» Work instructions: Reproduce the following material exactly, including every line.

================================

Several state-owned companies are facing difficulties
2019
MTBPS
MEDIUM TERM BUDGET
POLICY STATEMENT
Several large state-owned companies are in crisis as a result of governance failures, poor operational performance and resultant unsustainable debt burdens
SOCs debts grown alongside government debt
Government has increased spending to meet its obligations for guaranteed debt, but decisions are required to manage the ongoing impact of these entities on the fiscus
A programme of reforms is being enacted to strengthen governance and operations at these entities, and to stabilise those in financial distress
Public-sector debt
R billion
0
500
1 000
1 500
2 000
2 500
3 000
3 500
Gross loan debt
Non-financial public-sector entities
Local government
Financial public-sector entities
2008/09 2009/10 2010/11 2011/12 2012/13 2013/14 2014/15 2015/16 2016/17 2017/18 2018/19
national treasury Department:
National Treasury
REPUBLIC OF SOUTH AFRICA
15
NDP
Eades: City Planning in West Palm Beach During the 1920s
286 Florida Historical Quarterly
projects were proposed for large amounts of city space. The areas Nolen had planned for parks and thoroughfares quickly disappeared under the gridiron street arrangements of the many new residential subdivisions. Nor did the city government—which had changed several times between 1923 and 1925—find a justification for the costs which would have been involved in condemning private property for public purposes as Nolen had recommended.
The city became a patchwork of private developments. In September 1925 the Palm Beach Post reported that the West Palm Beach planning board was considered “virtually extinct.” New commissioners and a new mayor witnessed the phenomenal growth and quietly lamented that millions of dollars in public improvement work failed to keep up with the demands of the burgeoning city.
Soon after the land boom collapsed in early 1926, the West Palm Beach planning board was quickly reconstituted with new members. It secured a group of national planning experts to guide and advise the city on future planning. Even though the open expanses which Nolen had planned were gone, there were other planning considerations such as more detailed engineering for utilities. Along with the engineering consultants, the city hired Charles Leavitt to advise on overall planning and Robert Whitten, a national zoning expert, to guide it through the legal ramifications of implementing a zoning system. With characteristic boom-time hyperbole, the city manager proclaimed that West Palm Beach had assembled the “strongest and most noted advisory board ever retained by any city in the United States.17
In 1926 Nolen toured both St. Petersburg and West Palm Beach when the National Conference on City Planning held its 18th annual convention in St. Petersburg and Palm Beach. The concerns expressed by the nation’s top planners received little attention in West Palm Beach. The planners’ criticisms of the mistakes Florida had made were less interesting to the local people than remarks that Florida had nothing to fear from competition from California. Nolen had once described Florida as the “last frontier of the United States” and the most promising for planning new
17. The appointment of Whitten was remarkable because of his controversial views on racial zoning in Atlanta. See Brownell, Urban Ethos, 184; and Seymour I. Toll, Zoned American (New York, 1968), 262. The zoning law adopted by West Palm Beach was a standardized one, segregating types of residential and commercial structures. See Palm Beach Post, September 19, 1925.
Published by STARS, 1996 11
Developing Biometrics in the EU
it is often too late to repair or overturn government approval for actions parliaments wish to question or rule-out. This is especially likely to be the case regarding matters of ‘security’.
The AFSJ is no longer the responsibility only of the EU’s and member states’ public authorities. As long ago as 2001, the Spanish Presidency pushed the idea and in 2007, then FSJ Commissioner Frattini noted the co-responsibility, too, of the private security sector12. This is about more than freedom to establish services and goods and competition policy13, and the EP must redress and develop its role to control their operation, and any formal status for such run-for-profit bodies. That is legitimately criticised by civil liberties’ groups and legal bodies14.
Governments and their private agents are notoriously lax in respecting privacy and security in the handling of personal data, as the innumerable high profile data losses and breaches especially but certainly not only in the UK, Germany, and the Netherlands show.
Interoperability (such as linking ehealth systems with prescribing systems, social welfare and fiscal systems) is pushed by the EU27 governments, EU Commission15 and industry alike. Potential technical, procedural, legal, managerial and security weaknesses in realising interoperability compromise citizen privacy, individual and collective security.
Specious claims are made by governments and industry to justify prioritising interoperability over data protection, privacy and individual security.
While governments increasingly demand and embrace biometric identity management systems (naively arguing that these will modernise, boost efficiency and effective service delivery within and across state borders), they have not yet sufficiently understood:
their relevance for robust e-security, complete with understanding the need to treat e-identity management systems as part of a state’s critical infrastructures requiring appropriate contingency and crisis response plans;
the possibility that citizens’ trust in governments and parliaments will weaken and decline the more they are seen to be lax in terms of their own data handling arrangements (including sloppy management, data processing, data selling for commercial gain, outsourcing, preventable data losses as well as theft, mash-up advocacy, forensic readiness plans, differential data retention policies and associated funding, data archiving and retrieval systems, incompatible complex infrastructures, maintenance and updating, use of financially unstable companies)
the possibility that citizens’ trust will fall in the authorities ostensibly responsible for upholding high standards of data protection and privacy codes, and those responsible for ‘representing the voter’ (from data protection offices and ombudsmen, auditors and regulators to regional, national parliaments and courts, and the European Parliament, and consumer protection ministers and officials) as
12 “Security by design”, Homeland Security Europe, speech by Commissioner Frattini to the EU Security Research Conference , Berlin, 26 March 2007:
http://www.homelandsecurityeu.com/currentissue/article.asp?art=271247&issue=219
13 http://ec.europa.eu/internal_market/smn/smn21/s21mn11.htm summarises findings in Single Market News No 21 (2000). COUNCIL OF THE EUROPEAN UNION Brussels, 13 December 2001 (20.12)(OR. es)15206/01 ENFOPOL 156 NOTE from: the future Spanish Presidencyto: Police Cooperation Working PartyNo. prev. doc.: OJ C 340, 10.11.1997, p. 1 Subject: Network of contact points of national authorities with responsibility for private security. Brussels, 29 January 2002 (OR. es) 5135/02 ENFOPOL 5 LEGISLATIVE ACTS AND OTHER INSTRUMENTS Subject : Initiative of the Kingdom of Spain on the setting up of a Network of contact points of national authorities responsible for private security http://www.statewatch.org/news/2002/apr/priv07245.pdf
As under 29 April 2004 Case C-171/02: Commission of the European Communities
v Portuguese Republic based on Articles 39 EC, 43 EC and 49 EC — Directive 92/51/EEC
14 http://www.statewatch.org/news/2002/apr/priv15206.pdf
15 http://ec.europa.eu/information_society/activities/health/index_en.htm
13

================================

» Result for this exercise:
Several state-owned companies are facing difficulties
2019
MTBPS
MEDIUM TERM BUDGET
POLICY STATEMENT
Several large state-owned companies are in crisis as a result of governance failures, poor operational performance and resultant unsustainable debt burdens
SOCs debts grown alongside government debt
Government has increased spending to meet its obligations for guaranteed debt, but decisions are required to manage the ongoing impact of these entities on the fiscus
A programme of reforms is being enacted to strengthen governance and operations at these entities, and to stabilise those in financial distress
Public-sector debt
R billion
0
500
1 000
1 500
2 000
2 500
3 000
3 500
Gross loan debt
Non-financial public-sector entities
Local government
Financial public-sector entities
2008/09 2009/10 2010/11 2011/12 2012/13 2013/14 2014/15 2015/16 2016/17 2017/18 2018/19
national treasury Department:
National Treasury
REPUBLIC OF SOUTH AFRICA
15
NDP
Eades: City Planning in West Palm Beach During the 1920s
286 Florida Historical Quarterly
projects were proposed for large amounts of city space. The areas Nolen had planned for parks and thoroughfares quickly disappeared under the gridiron street arrangements of the many new residential subdivisions. Nor did the city government—which had changed several times between 1923 and 1925—find a justification for the costs which would have been involved in condemning private property for public purposes as Nolen had recommended.
The city became a patchwork of private developments. In September 1925 the Palm Beach Post reported that the West Palm Beach planning board was considered “virtually extinct.” New commissioners and a new mayor witnessed the phenomenal growth and quietly lamented that millions of dollars in public improvement work failed to keep up with the demands of the burgeoning city.
Soon after the land boom collapsed in early 1926, the West Palm Beach planning board was quickly reconstituted with new members. It secured a group of national planning experts to guide and advise the city on future planning. Even though the open expanses which Nolen had planned were gone, there were other planning considerations such as more detailed engineering for utilities. Along with the engineering consultants, the city hired Charles Leavitt to advise on overall planning and Robert Whitten, a national zoning expert, to guide it through the legal ramifications of implementing a zoning system. With characteristic boom-time hyperbole, the city manager proclaimed that West Palm Beach had assembled the “strongest and most noted advisory board ever retained by any city in the United States.17
In 1926 Nolen toured both St. Petersburg and West Palm Beach when the National Conference on City Planning held its 18th annual convention in St. Petersburg and Palm Beach. The concerns expressed by the nation’s top planners received little attention in West Palm Beach. The planners’ criticisms of the mistakes Florida had made were less interesting to the local people than remarks that Florida had nothing to fear from competition from California. Nolen had once described Florida as the “last frontier of the United States” and the most promising for planning new
17. The appointment of Whitten was remarkable because of his controversial views on racial zoning in Atlanta. See Brownell, Urban Ethos, 184; and Seymour I. Toll, Zoned American (New York, 1968), 262. The zoning law adopted by West Palm Beach was a standardized one, segregating types of residential and commercial structures. See Palm Beach Post, September 19, 1925.
Published by STARS, 1996 11
Developing Biometrics in the EU
it is often too late to repair or overturn government approval for actions parliaments wish to question or rule-out. This is especially likely to be the case regarding matters of ‘security’.
The AFSJ is no longer the responsibility only of the EU’s and member states’ public authorities. As long ago as 2001, the Spanish Presidency pushed the idea and in 2007, then FSJ Commissioner Frattini noted the co-responsibility, too, of the private security sector12. This is about more than freedom to establish services and goods and competition policy13, and the EP must redress and develop its role to control their operation, and any formal status for such run-for-profit bodies. That is legitimately criticised by civil liberties’ groups and legal bodies14.
Governments and their private agents are notoriously lax in respecting privacy and security in the handling of personal data, as the innumerable high profile data losses and breaches especially but certainly not only in the UK, Germany, and the Netherlands show.
Interoperability (such as linking ehealth systems with prescribing systems, social welfare and fiscal systems) is pushed by the EU27 governments, EU Commission15 and industry alike. Potential technical, procedural, legal, managerial and security weaknesses in realising interoperability compromise citizen privacy, individual and collective security.
Specious claims are made by governments and industry to justify prioritising interoperability over data protection, privacy and individual security.
While governments increasingly demand and embrace biometric identity management systems (naively arguing that these will modernise, boost efficiency and effective service delivery within and across state borders), they have not yet sufficiently understood:
their relevance for robust e-security, complete with understanding the need to treat e-identity management systems as part of a state’s critical infrastructures requiring appropriate contingency and crisis response plans;
the possibility that citizens’ trust in governments and parliaments will weaken and decline the more they are seen to be lax in terms of their own data handling arrangements (including sloppy management, data processing, data selling for commercial gain, outsourcing, preventable data losses as well as theft, mash-up advocacy, forensic readiness plans, differential data retention policies and associated funding, data archiving and retrieval systems, incompatible complex infrastructures, maintenance and updating, use of financially unstable companies)
the possibility that citizens’ trust will fall in the authorities ostensibly responsible for upholding high standards of data protection and privacy codes, and those responsible for ‘representing the voter’ (from data protection offices and ombudsmen, auditors and regulators to regional, national parliaments and courts, and the European Parliament, and consumer protection ministers and officials) as
12 “Security by design”, Homeland Security Europe, speech by Commissioner Frattini to the EU Security Research Conference , Berlin, 26 March 2007:
http://www.homelandsecurityeu.com/currentissue/article.asp?art=271247&issue=219
13 http://ec.europa.eu/internal_market/smn/smn21/s21mn11.htm summarises findings in Single Market News No 21 (2000). COUNCIL OF THE EUROPEAN UNION Brussels, 13 December 2001 (20.12)(OR. es)15206/01 ENFOPOL 156 NOTE from: the future Spanish Presidencyto: Police Cooperation Working PartyNo. prev. doc.: OJ C 340, 10.11.1997, p. 1 Subject: Network of contact points of national authorities with responsibility for private security. Brussels, 29 January 2002 (OR. es) 5135/02 ENFOPOL 5 LEGISLATIVE ACTS AND OTHER INSTRUMENTS Subject : Initiative of the Kingdom of Spain on the setting up of a Network of contact points of national authorities responsible for private security http://www.statewatch.org/news/2002/apr/priv07245.pdf
As under 29 April 2004 Case C-171/02: Commission of the European Communities
v Portuguese Republic based on Articles 39 EC, 43 EC and 49 EC — Directive 92/51/EEC
14 http://www.statewatch.org/news/2002/apr/priv15206.pdf
15 http://ec.europa.eu/information_society/activities/health/index_en.htm
13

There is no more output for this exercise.